A day after announcing its lawsuit against Binance and its CEO CZ, the SEC filed an emergency motion to freeze digital assets held by the exchange’s US arm.

The Commission is seeking to freeze holdings of multiple BAM entities that operate Binance.US

SEC Requests to Freeze BAM assets “on an expedited basis”

On June 6th, the Securities and Exchange Commission filed a motion to freeze the assets of BAM Management US Holdings Inc. and BAM Trading Services Inc. The two entities were sued a day prior along the exchange, as well as its CEO, Changpeng Zhao.


The complaint also revealed the intention to freeze assets held by Binance.US. According to the commission, freezing assets is necessary to achieve several goals:

(iv) prohibiting Defendants from destroying, altering, or concealing relevant records;

(v) requiring sworn accountings from Defendants;

(vi) ordering expedited discovery;

(vii) authorizing alternative means of service; and

(viii) ordering any other equitable relief necessary to protect investors and effectuate

the requested relief.

On top of that, the regulator states that the request was filed on an “expedited basis” to guarantee user asset security. The SEC justifies its request by describing Binance’s behaviour as volatile, evasive and without regard to US laws.

SEC files lawsuit against Binance and CZ

The expedited motion to freeze assets follows the SEC’s decision to take legal action against Binance and its founder CZ 24-hours prior. The lawsuit accuses the exchange of 13 accounts of wrongdoing, such as commingling users’ assets, wash trading, and offering unregistered securities.

Coinbase has also been caught in the crossfire, and faces another motion for the sale of so-called unregistered securities as well.

Prior to the SEC lawsuit, Binance has faced pressure from US regulators. In early 2023, the CFTC lodged its own complaint against the cryptocurrency exchange.

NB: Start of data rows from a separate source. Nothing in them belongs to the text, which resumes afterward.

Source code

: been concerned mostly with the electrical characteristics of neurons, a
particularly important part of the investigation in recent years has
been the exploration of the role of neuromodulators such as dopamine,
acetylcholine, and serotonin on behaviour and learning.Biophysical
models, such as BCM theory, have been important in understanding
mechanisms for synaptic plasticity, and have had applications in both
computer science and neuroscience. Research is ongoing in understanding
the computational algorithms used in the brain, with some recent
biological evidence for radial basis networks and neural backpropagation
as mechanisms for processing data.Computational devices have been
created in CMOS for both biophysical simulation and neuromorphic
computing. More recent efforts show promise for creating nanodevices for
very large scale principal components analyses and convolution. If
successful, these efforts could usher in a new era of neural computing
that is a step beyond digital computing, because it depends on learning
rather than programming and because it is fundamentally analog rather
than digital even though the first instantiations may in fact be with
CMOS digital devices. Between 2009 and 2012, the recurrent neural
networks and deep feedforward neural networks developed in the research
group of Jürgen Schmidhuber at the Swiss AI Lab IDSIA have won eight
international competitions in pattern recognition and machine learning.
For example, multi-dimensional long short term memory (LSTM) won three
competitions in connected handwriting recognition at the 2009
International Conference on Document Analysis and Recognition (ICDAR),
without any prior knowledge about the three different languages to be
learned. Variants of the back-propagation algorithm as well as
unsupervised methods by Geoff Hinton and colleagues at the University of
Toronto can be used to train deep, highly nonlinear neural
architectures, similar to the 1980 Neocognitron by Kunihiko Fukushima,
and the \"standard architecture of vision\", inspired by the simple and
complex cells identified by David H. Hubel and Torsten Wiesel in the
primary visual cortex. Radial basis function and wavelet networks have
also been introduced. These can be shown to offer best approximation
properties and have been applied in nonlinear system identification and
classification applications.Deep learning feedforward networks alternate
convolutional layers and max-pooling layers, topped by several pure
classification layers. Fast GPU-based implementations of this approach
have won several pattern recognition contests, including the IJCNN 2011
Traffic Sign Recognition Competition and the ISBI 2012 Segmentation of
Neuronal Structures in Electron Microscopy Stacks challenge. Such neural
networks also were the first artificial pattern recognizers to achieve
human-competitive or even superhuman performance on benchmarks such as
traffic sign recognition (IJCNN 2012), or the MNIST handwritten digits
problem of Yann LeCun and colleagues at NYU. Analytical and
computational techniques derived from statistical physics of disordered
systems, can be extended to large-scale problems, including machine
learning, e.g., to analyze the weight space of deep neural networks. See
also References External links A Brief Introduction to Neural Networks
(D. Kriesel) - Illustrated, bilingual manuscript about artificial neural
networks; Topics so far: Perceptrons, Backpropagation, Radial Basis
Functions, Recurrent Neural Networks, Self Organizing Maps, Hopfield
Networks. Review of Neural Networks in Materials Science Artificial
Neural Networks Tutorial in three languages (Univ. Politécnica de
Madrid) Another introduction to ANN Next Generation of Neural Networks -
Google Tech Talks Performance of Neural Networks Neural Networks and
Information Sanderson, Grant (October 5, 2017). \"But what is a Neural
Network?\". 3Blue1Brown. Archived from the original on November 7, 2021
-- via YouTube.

Furthermore, in February, the company disclosed it anticipated financial penalties to resolve issues with US authorities.

Immediately after the lawsuit revelation, Binance wrote in a blog post that it intended to defend itself against the regulator’s claims.

Crypto community weighs in

The crypto community has been split on the matter. Bitcoin-focused influencer Gabor Gurbacs said the crackdown was predictable, since the industry failed to self-regulate.

OG Bitcoiner Samson Mow, known for his work on nation-state adoption of Bitcoin, called on the crypto community to ‘cease decentralisation theatre’.

Prominent figures on the other side of the pond, including Justin Sun and Charles Hoskinson were critical of the regulators’ lawsuits. Hoskinson assessed the move as “the next in a series of steps to implement chokepoint 2.0”.

According to Messari founder Ryan Selkis, Gary Gensler is not fit for purpose. He says that under Gary Gensler, the SEC has:

FAILED to catch FTX ($8bn fraud & bankruptcy)

FAILED to protect Grayscale investors ($8bn impairment)

FAILED to protect Voyager, Genesis, BlockFi borrowers ($4bn+ bankruptcies)

It’s not that he’s mean, it’s that Gensler is an incompetent, crooked cop.

Regulators in the US and in the European Union have been on a crusade against the cryptocurrency space amidst a deepening financial crisis, and the looming launch of CBDCs. The frictions can be vaguely outlined as both internal and external factions bearing down on the emerging crypto-financial system.

All in all, mountains of scams, most of which blew up in 2022, have left many wondering about the reason why most digital assets exist in the first place, if not to raise capital. One possible free-market workaround that does not involve regulatory overreach or promoting up and coming scammers could be a market-wide return to grass-roots cryptocurrencies, which include time-tested assets such as Bitcoin and Litecoin.